[TEXT SECTION Boundary: Start]
Implications for Nursing
Healthcare providers can assist caregivers of patients with primary brain tumors by understanding the energy sources the caregivers use to sustain their role. Clinicians should recognize the commitment caregivers make to endure responsibility, particularly regarding the impact of cognitive and functional decline. Wuest et al. (2001) discussed connected (helpful) support from healthcare professionals when professionals praise or validate caregiver efforts. LoboPrabhu et al. (2005) reported that clinician attention to caregivers’ frustrations and constant validation of their importance help support the caregivers’ commitment. Caregivers of patients with primary brain tumors reported gaining strength when healthcare providers acknowledged their role and allowed them to participate with the healthcare team.
Healthcare providers can further improve the caregiving experience by supporting the patients’ and the caregivers’ expectations, providing truthful, evidence-based information, and acting as a buffer to facilitate understanding through treatment twists and turns. Farran et al. (1991) identified the concept of powerlessness in caring for patients with dementia. Clinicians can provide education and support to decrease the feelings of powerlessness in caregivers, thus helping to manage expectations and build strength for current and future caregiving responsibilities.
Most caregivers in the current study expressed gratitude for the opportunity to share their story with an attentive listener, appreciating that others felt their role was important and valid. Albinsson and Strang (2003) compared the supportive needs of families of patients with dementia and patients with cancer, revealing that both groups need support in the form of listening. Healthcare providers can validate the role of caregivers by asking about their experiences and acknowledging their contribution to the patient’s well-being.
[TEXT SECTION Boundary: End]
[EXTRACTED ENTRIES Boundary: Start]
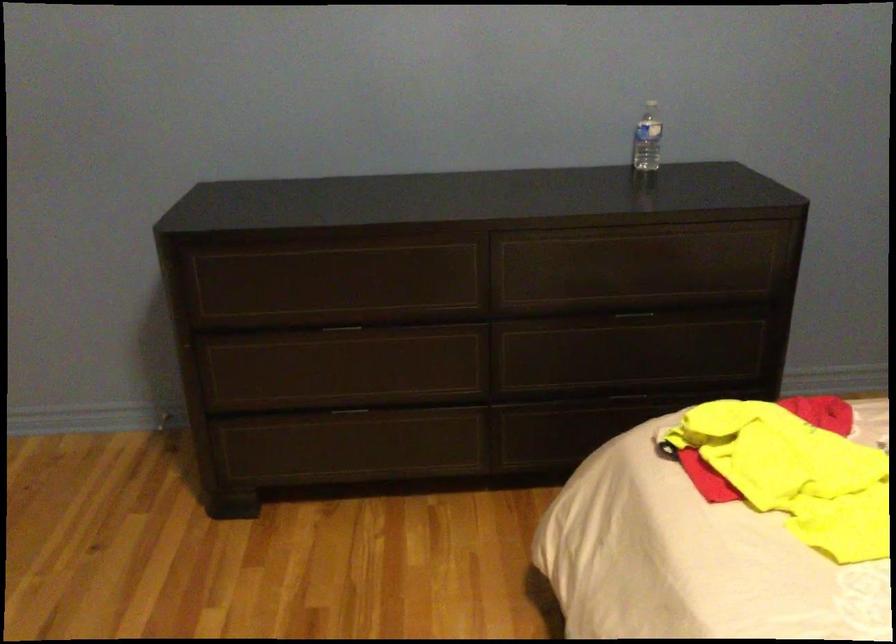
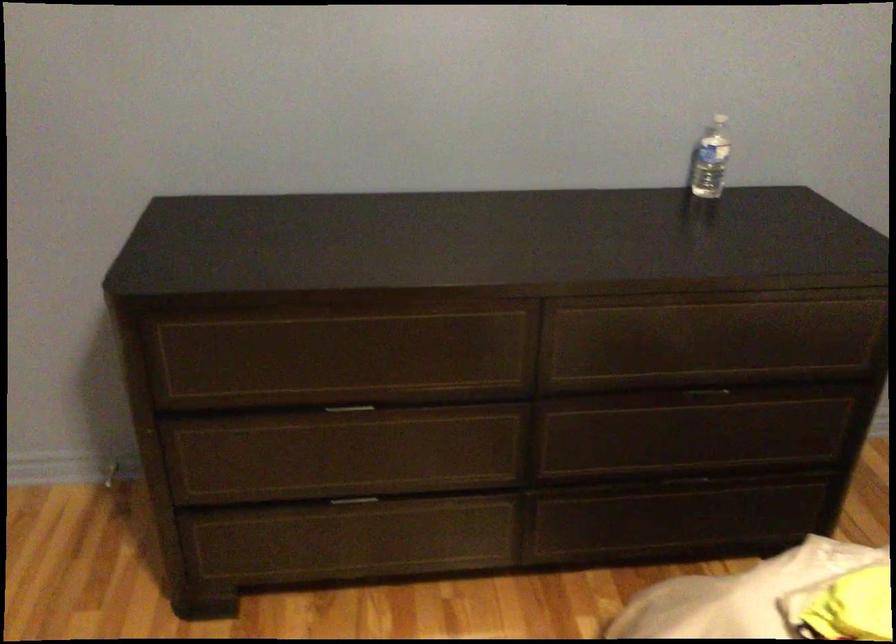
What movement of the cameraman would produce the second image?

The movement direction of the cameraman is left, forward.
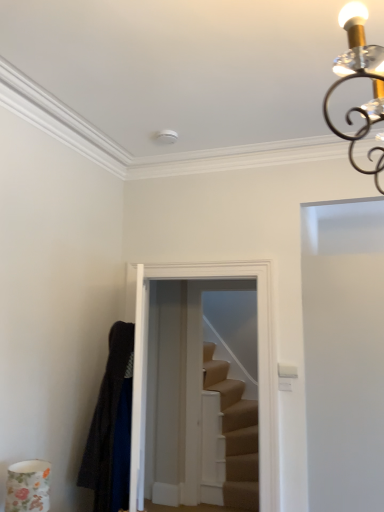
Image resolution: width=384 pixels, height=512 pixels. Describe the element at coordinates (344, 354) in the screenshot. I see `white matte door at right` at that location.

You are a GUI agent. You are given a task and a screenshot of the screen. Output one action in this format:
    pyautogui.click(x=<x>, y=<y>)
    Task: Click on the dark woolen robe at left
    
    Given the screenshot: What is the action you would take?
    pyautogui.click(x=111, y=426)

At what (x,y) coordinates should I click in order to perform the action: click on beige carpeted stairs at center. Please return your answer as a coordinate pair (x, y). This screenshot has height=512, width=384. Looking at the image, I should click on (235, 433).

Are beige carpeted stairs at center and white matte door at right making contact?

beige carpeted stairs at center is not next to white matte door at right, and they're not touching.

Is beige carpeted stairs at center smaller than white matte door at right?

Indeed, beige carpeted stairs at center has a smaller size compared to white matte door at right.

How different are the orientations of beige carpeted stairs at center and white matte door at right in degrees?

The angle between the facing direction of beige carpeted stairs at center and the facing direction of white matte door at right is 90 degrees.

Which is less distant, (253,488) or (351,474)?

Point (253,488) is farther from the camera than point (351,474).

Based on their sizes in the image, would you say clear glass door at center is bigger or smaller than white matte door at right?

clear glass door at center is smaller than white matte door at right.

From the image's perspective, between clear glass door at center and white matte door at right, which one is located above?

clear glass door at center, from the image's perspective.

Between clear glass door at center and white matte door at right, which one has more height?

white matte door at right.

Is the position of clear glass door at center more distant than that of white matte door at right?

Yes.

From the image's perspective, is white matte door at right below clear glass door at center?

Yes, from the image's perspective, white matte door at right is beneath clear glass door at center.

Is white matte door at right facing towards clear glass door at center?

No, white matte door at right is not oriented towards clear glass door at center.

Considering the relative sizes of white matte door at right and clear glass door at center in the image provided, is white matte door at right thinner than clear glass door at center?

In fact, white matte door at right might be wider than clear glass door at center.

In the image, is white matte door at right positioned in front of or behind clear glass door at center?

Clearly, white matte door at right is in front of clear glass door at center.

Considering the sizes of objects beige carpeted stairs at center and clear glass door at center in the image provided, who is wider, beige carpeted stairs at center or clear glass door at center?

With larger width is clear glass door at center.

Which object is further away from the camera, beige carpeted stairs at center or clear glass door at center?

beige carpeted stairs at center is further from the camera.

From the image's perspective, is beige carpeted stairs at center below clear glass door at center?

Correct, beige carpeted stairs at center appears lower than clear glass door at center in the image.

Is dark woolen robe at left oriented away from white matte door at right?

No.

Consider the image. From a real-world perspective, is dark woolen robe at left above or below white matte door at right?

dark woolen robe at left is above white matte door at right.

How distant is dark woolen robe at left from white matte door at right?

dark woolen robe at left is 1.31 meters away from white matte door at right.

Between dark woolen robe at left and white matte door at right, which one has more height?

white matte door at right is taller.

Is white matte door at right taller or shorter than dark woolen robe at left?

In the image, white matte door at right appears to be taller than dark woolen robe at left.

From a real-world perspective, does white matte door at right sit lower than dark woolen robe at left?

Yes, from a real-world perspective, white matte door at right is under dark woolen robe at left.

Is white matte door at right oriented away from dark woolen robe at left?

No.

Considering the relative sizes of dark woolen robe at left and beige carpeted stairs at center in the image provided, is dark woolen robe at left thinner than beige carpeted stairs at center?

No.

Are dark woolen robe at left and beige carpeted stairs at center making contact?

dark woolen robe at left and beige carpeted stairs at center are not in contact.

From the image's perspective, is dark woolen robe at left located above or below beige carpeted stairs at center?

dark woolen robe at left is above beige carpeted stairs at center.

Is dark woolen robe at left looking in the opposite direction of beige carpeted stairs at center?

dark woolen robe at left does not have its back to beige carpeted stairs at center.

This screenshot has height=512, width=384. I want to click on door that is on the right side of beige carpeted stairs at center, so click(x=344, y=354).

Where is `glass door that appears on the left of white matte door at right`? The height and width of the screenshot is (512, 384). glass door that appears on the left of white matte door at right is located at coordinates (258, 364).

Considering their positions, is beige carpeted stairs at center positioned further to dark woolen robe at left than clear glass door at center?

Based on the image, beige carpeted stairs at center appears to be further to dark woolen robe at left.

When comparing their distances from dark woolen robe at left, does clear glass door at center or beige carpeted stairs at center seem closer?

clear glass door at center is positioned closer to the anchor dark woolen robe at left.

Which object lies nearer to the anchor point beige carpeted stairs at center, dark woolen robe at left or white matte door at right?

white matte door at right lies closer to beige carpeted stairs at center than the other object.

When comparing their distances from dark woolen robe at left, does white matte door at right or beige carpeted stairs at center seem closer?

white matte door at right.

Estimate the real-world distances between objects in this image. Which object is further from beige carpeted stairs at center, white matte door at right or dark woolen robe at left?

dark woolen robe at left is positioned further to the anchor beige carpeted stairs at center.

Which object lies further to the anchor point white matte door at right, clear glass door at center or beige carpeted stairs at center?

Among the two, beige carpeted stairs at center is located further to white matte door at right.

Considering their positions, is white matte door at right positioned further to clear glass door at center than beige carpeted stairs at center?

beige carpeted stairs at center is further to clear glass door at center.

Looking at the image, which one is located closer to clear glass door at center, beige carpeted stairs at center or white matte door at right?

white matte door at right is closer to clear glass door at center.

I want to click on glass door between white matte door at right and beige carpeted stairs at center in the front-back direction, so click(258, 364).

Find the location of a particular element. Image resolution: width=384 pixels, height=512 pixels. glass door between dark woolen robe at left and beige carpeted stairs at center from front to back is located at coordinates (258, 364).

The image size is (384, 512). Find the location of `stairs situated between dark woolen robe at left and white matte door at right from left to right`. stairs situated between dark woolen robe at left and white matte door at right from left to right is located at coordinates (235, 433).

The height and width of the screenshot is (512, 384). Identify the location of glass door between dark woolen robe at left and white matte door at right from left to right. (258, 364).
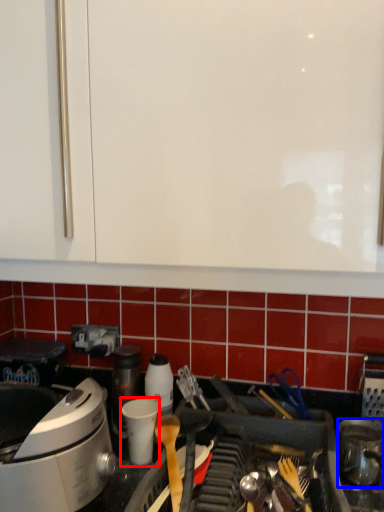
Question: Which of the following is the farthest to the observer, appliance (highlighted by a red box) or kitchen appliance (highlighted by a blue box)?

Choices:
 (A) appliance
 (B) kitchen appliance

Answer: (A)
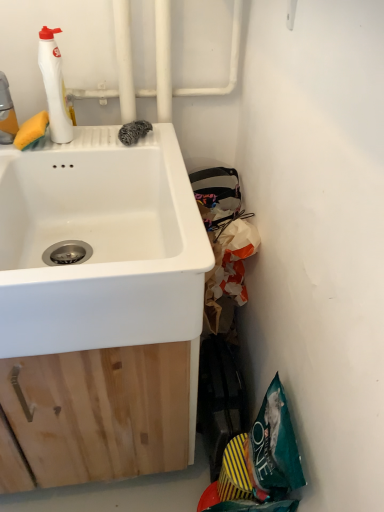
Question: Is teal fabric bag at lower right further to camera compared to translucent white bottle at upper left, which is the 1th cleaning product from left to right?

Choices:
 (A) no
 (B) yes

Answer: (B)

Question: Does teal fabric bag at lower right have a greater width compared to translucent white bottle at upper left, which ranks as the 2th cleaning product in right-to-left order?

Choices:
 (A) no
 (B) yes

Answer: (A)

Question: Is teal fabric bag at lower right smaller than translucent white bottle at upper left, which is the 1th cleaning product from left to right?

Choices:
 (A) no
 (B) yes

Answer: (A)

Question: Can you confirm if teal fabric bag at lower right is shorter than translucent white bottle at upper left, which is the 1th cleaning product from left to right?

Choices:
 (A) no
 (B) yes

Answer: (A)

Question: From the image's perspective, is teal fabric bag at lower right over translucent white bottle at upper left, which is the 1th cleaning product from left to right?

Choices:
 (A) yes
 (B) no

Answer: (B)

Question: Is teal fabric bag at lower right closer to camera compared to translucent white bottle at upper left, which is the 1th cleaning product from left to right?

Choices:
 (A) no
 (B) yes

Answer: (A)

Question: From the image's perspective, is white matte bottle at upper left, which ranks as the second cleaning product in left-to-right order, beneath teal fabric bag at lower right?

Choices:
 (A) yes
 (B) no

Answer: (B)

Question: From the image's perspective, does white matte bottle at upper left, which is the first cleaning product in right-to-left order, appear higher than teal fabric bag at lower right?

Choices:
 (A) yes
 (B) no

Answer: (A)

Question: Is white matte bottle at upper left, which ranks as the second cleaning product in left-to-right order, to the right of teal fabric bag at lower right from the viewer's perspective?

Choices:
 (A) no
 (B) yes

Answer: (A)

Question: Is white matte bottle at upper left, which is the first cleaning product in right-to-left order, outside teal fabric bag at lower right?

Choices:
 (A) no
 (B) yes

Answer: (B)

Question: Is white matte bottle at upper left, which ranks as the second cleaning product in left-to-right order, to the left of teal fabric bag at lower right from the viewer's perspective?

Choices:
 (A) no
 (B) yes

Answer: (B)

Question: Would you say teal fabric bag at lower right is part of white matte bottle at upper left, which is the first cleaning product in right-to-left order,'s contents?

Choices:
 (A) no
 (B) yes

Answer: (A)

Question: Can you confirm if translucent white bottle at upper left, which ranks as the 2th cleaning product in right-to-left order, is taller than white matte bottle at upper left, which is the first cleaning product in right-to-left order?

Choices:
 (A) no
 (B) yes

Answer: (A)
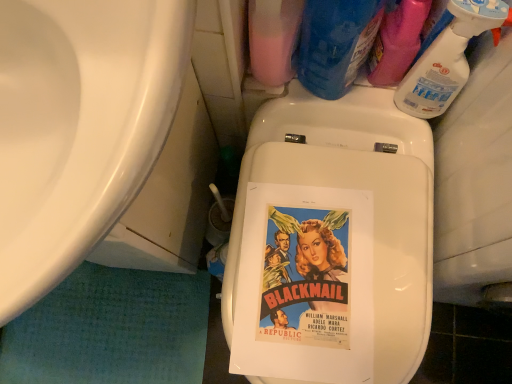
Question: Is blue plastic bottle at upper right, the second cleaning product viewed from the left, oriented towards pink matte bottle at upper center, the 1th cleaning product positioned from the left?

Choices:
 (A) yes
 (B) no

Answer: (B)

Question: Is blue plastic bottle at upper right, which is the 3th cleaning product from right to left, closer to camera compared to pink matte bottle at upper center, which ranks as the fourth cleaning product in right-to-left order?

Choices:
 (A) yes
 (B) no

Answer: (B)

Question: From a real-world perspective, does blue plastic bottle at upper right, the second cleaning product viewed from the left, sit lower than pink matte bottle at upper center, which ranks as the fourth cleaning product in right-to-left order?

Choices:
 (A) yes
 (B) no

Answer: (A)

Question: Can you confirm if blue plastic bottle at upper right, the second cleaning product viewed from the left, is wider than pink matte bottle at upper center, the 1th cleaning product positioned from the left?

Choices:
 (A) no
 (B) yes

Answer: (B)

Question: Can pink matte bottle at upper center, the 1th cleaning product positioned from the left, be found inside blue plastic bottle at upper right, which is the 3th cleaning product from right to left?

Choices:
 (A) no
 (B) yes

Answer: (A)

Question: Is blue plastic bottle at upper right, the second cleaning product viewed from the left, next to pink matte bottle at upper center, the 1th cleaning product positioned from the left?

Choices:
 (A) no
 (B) yes

Answer: (B)

Question: Is pink matte bottle at upper center, which ranks as the fourth cleaning product in right-to-left order, shorter than white glossy sink at left?

Choices:
 (A) no
 (B) yes

Answer: (A)

Question: Considering the relative positions of pink matte bottle at upper center, the 1th cleaning product positioned from the left, and white glossy sink at left in the image provided, is pink matte bottle at upper center, the 1th cleaning product positioned from the left, to the left of white glossy sink at left from the viewer's perspective?

Choices:
 (A) yes
 (B) no

Answer: (B)

Question: From a real-world perspective, is pink matte bottle at upper center, the 1th cleaning product positioned from the left, under white glossy sink at left?

Choices:
 (A) yes
 (B) no

Answer: (A)

Question: Considering the relative sizes of pink matte bottle at upper center, the 1th cleaning product positioned from the left, and white glossy sink at left in the image provided, is pink matte bottle at upper center, the 1th cleaning product positioned from the left, wider than white glossy sink at left?

Choices:
 (A) no
 (B) yes

Answer: (A)

Question: From a real-world perspective, is pink matte bottle at upper center, which ranks as the fourth cleaning product in right-to-left order, located higher than white glossy sink at left?

Choices:
 (A) yes
 (B) no

Answer: (B)

Question: Is pink matte bottle at upper center, the 1th cleaning product positioned from the left, not inside white glossy sink at left?

Choices:
 (A) yes
 (B) no

Answer: (A)

Question: Is pink matte bottle at upper center, the 1th cleaning product positioned from the left, bigger than blue plastic bottle at upper right, the second cleaning product viewed from the left?

Choices:
 (A) no
 (B) yes

Answer: (B)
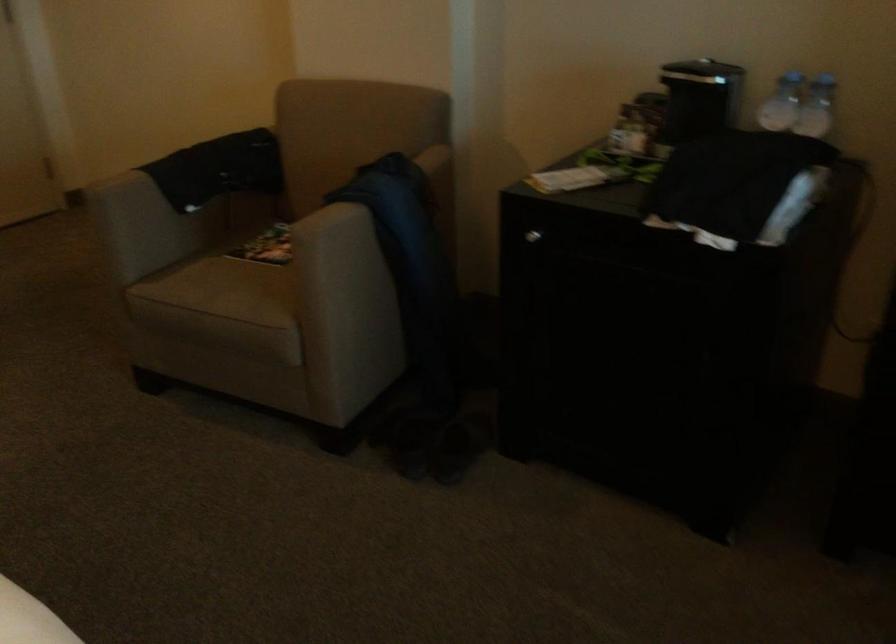
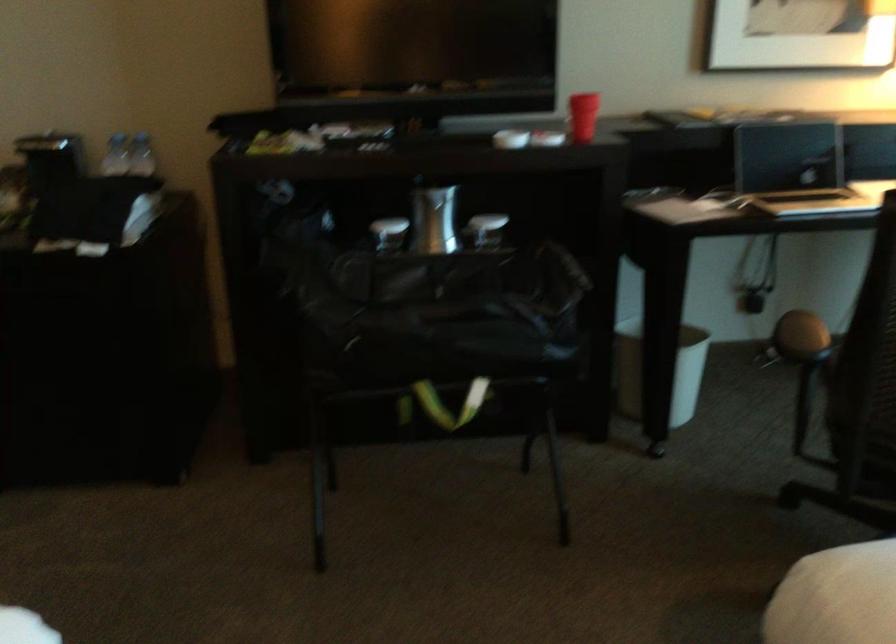
Where in the second image is the point corresponding to [776,99] from the first image?

(115, 156)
[EXTRACTED ENTRIES Boundary: End]
* WHAT YOU SHOULD DO *
Answer these questions using the nursing section:
1. What concept did Farran et al. (1991) identify in caring for patients with dementia?
2. Which two groups of families did Albinsson and Strang (2003) compare?
3. According to Wuest et al. (2001), when is support from healthcare professionals connected (helpful)?
The saved entries are material separate from the text above them.

* TASK ANSWER *
1. Powerlessness.
2. Families of patients with dementia and families of patients with cancer.
3. When professionals praise or validate caregiver efforts.